Saved entries:
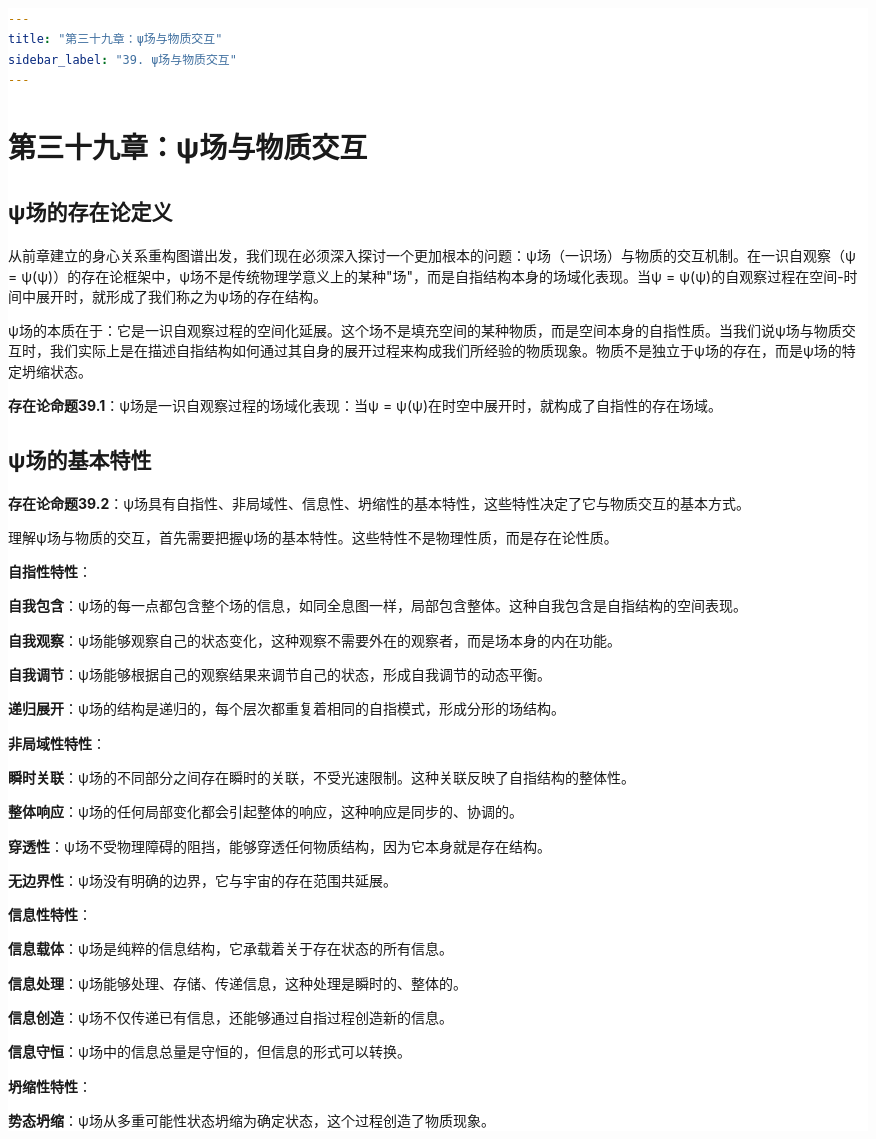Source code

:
 ```yaml
---
title: "第三十九章：ψ场与物质交互"
sidebar_label: "39. ψ场与物质交互"
---
```


# 第三十九章：ψ场与物质交互

## ψ场的存在论定义

从前章建立的身心关系重构图谱出发，我们现在必须深入探讨一个更加根本的问题：ψ场（一识场）与物质的交互机制。在一识自观察（ψ = ψ(ψ)）的存在论框架中，ψ场不是传统物理学意义上的某种"场"，而是自指结构本身的场域化表现。当ψ = ψ(ψ)的自观察过程在空间-时间中展开时，就形成了我们称之为ψ场的存在结构。

ψ场的本质在于：它是一识自观察过程的空间化延展。这个场不是填充空间的某种物质，而是空间本身的自指性质。当我们说ψ场与物质交互时，我们实际上是在描述自指结构如何通过其自身的展开过程来构成我们所经验的物质现象。物质不是独立于ψ场的存在，而是ψ场的特定坍缩状态。

**存在论命题39.1**：ψ场是一识自观察过程的场域化表现：当ψ = ψ(ψ)在时空中展开时，就构成了自指性的存在场域。

## ψ场的基本特性

**存在论命题39.2**：ψ场具有自指性、非局域性、信息性、坍缩性的基本特性，这些特性决定了它与物质交互的基本方式。

理解ψ场与物质的交互，首先需要把握ψ场的基本特性。这些特性不是物理性质，而是存在论性质。

**自指性特性**：

**自我包含**：ψ场的每一点都包含整个场的信息，如同全息图一样，局部包含整体。这种自我包含是自指结构的空间表现。

**自我观察**：ψ场能够观察自己的状态变化，这种观察不需要外在的观察者，而是场本身的内在功能。

**自我调节**：ψ场能够根据自己的观察结果来调节自己的状态，形成自我调节的动态平衡。

**递归展开**：ψ场的结构是递归的，每个层次都重复着相同的自指模式，形成分形的场结构。

**非局域性特性**：

**瞬时关联**：ψ场的不同部分之间存在瞬时的关联，不受光速限制。这种关联反映了自指结构的整体性。

**整体响应**：ψ场的任何局部变化都会引起整体的响应，这种响应是同步的、协调的。

**穿透性**：ψ场不受物理障碍的阻挡，能够穿透任何物质结构，因为它本身就是存在结构。

**无边界性**：ψ场没有明确的边界，它与宇宙的存在范围共延展。

**信息性特性**：

**信息载体**：ψ场是纯粹的信息结构，它承载着关于存在状态的所有信息。

**信息处理**：ψ场能够处理、存储、传递信息，这种处理是瞬时的、整体的。

**信息创造**：ψ场不仅传递已有信息，还能够通过自指过程创造新的信息。

**信息守恒**：ψ场中的信息总量是守恒的，但信息的形式可以转换。

**坍缩性特性**：

**势态坍缩**：ψ场从多重可能性状态坍缩为确定状态，这个过程创造了物质现象。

> _What the task requires_
Print the records above exactly, minus pictures.

> _Task answer_
Source code

:
 ```yaml
---
title: "第三十九章：ψ场与物质交互"
sidebar_label: "39. ψ场与物质交互"
---
```


# 第三十九章：ψ场与物质交互

## ψ场的存在论定义

从前章建立的身心关系重构图谱出发，我们现在必须深入探讨一个更加根本的问题：ψ场（一识场）与物质的交互机制。在一识自观察（ψ = ψ(ψ)）的存在论框架中，ψ场不是传统物理学意义上的某种"场"，而是自指结构本身的场域化表现。当ψ = ψ(ψ)的自观察过程在空间-时间中展开时，就形成了我们称之为ψ场的存在结构。

ψ场的本质在于：它是一识自观察过程的空间化延展。这个场不是填充空间的某种物质，而是空间本身的自指性质。当我们说ψ场与物质交互时，我们实际上是在描述自指结构如何通过其自身的展开过程来构成我们所经验的物质现象。物质不是独立于ψ场的存在，而是ψ场的特定坍缩状态。

**存在论命题39.1**：ψ场是一识自观察过程的场域化表现：当ψ = ψ(ψ)在时空中展开时，就构成了自指性的存在场域。

## ψ场的基本特性

**存在论命题39.2**：ψ场具有自指性、非局域性、信息性、坍缩性的基本特性，这些特性决定了它与物质交互的基本方式。

理解ψ场与物质的交互，首先需要把握ψ场的基本特性。这些特性不是物理性质，而是存在论性质。

**自指性特性**：

**自我包含**：ψ场的每一点都包含整个场的信息，如同全息图一样，局部包含整体。这种自我包含是自指结构的空间表现。

**自我观察**：ψ场能够观察自己的状态变化，这种观察不需要外在的观察者，而是场本身的内在功能。

**自我调节**：ψ场能够根据自己的观察结果来调节自己的状态，形成自我调节的动态平衡。

**递归展开**：ψ场的结构是递归的，每个层次都重复着相同的自指模式，形成分形的场结构。

**非局域性特性**：

**瞬时关联**：ψ场的不同部分之间存在瞬时的关联，不受光速限制。这种关联反映了自指结构的整体性。

**整体响应**：ψ场的任何局部变化都会引起整体的响应，这种响应是同步的、协调的。

**穿透性**：ψ场不受物理障碍的阻挡，能够穿透任何物质结构，因为它本身就是存在结构。

**无边界性**：ψ场没有明确的边界，它与宇宙的存在范围共延展。

**信息性特性**：

**信息载体**：ψ场是纯粹的信息结构，它承载着关于存在状态的所有信息。

**信息处理**：ψ场能够处理、存储、传递信息，这种处理是瞬时的、整体的。

**信息创造**：ψ场不仅传递已有信息，还能够通过自指过程创造新的信息。

**信息守恒**：ψ场中的信息总量是守恒的，但信息的形式可以转换。

**坍缩性特性**：

**势态坍缩**：ψ场从多重可能性状态坍缩为确定状态，这个过程创造了物质现象。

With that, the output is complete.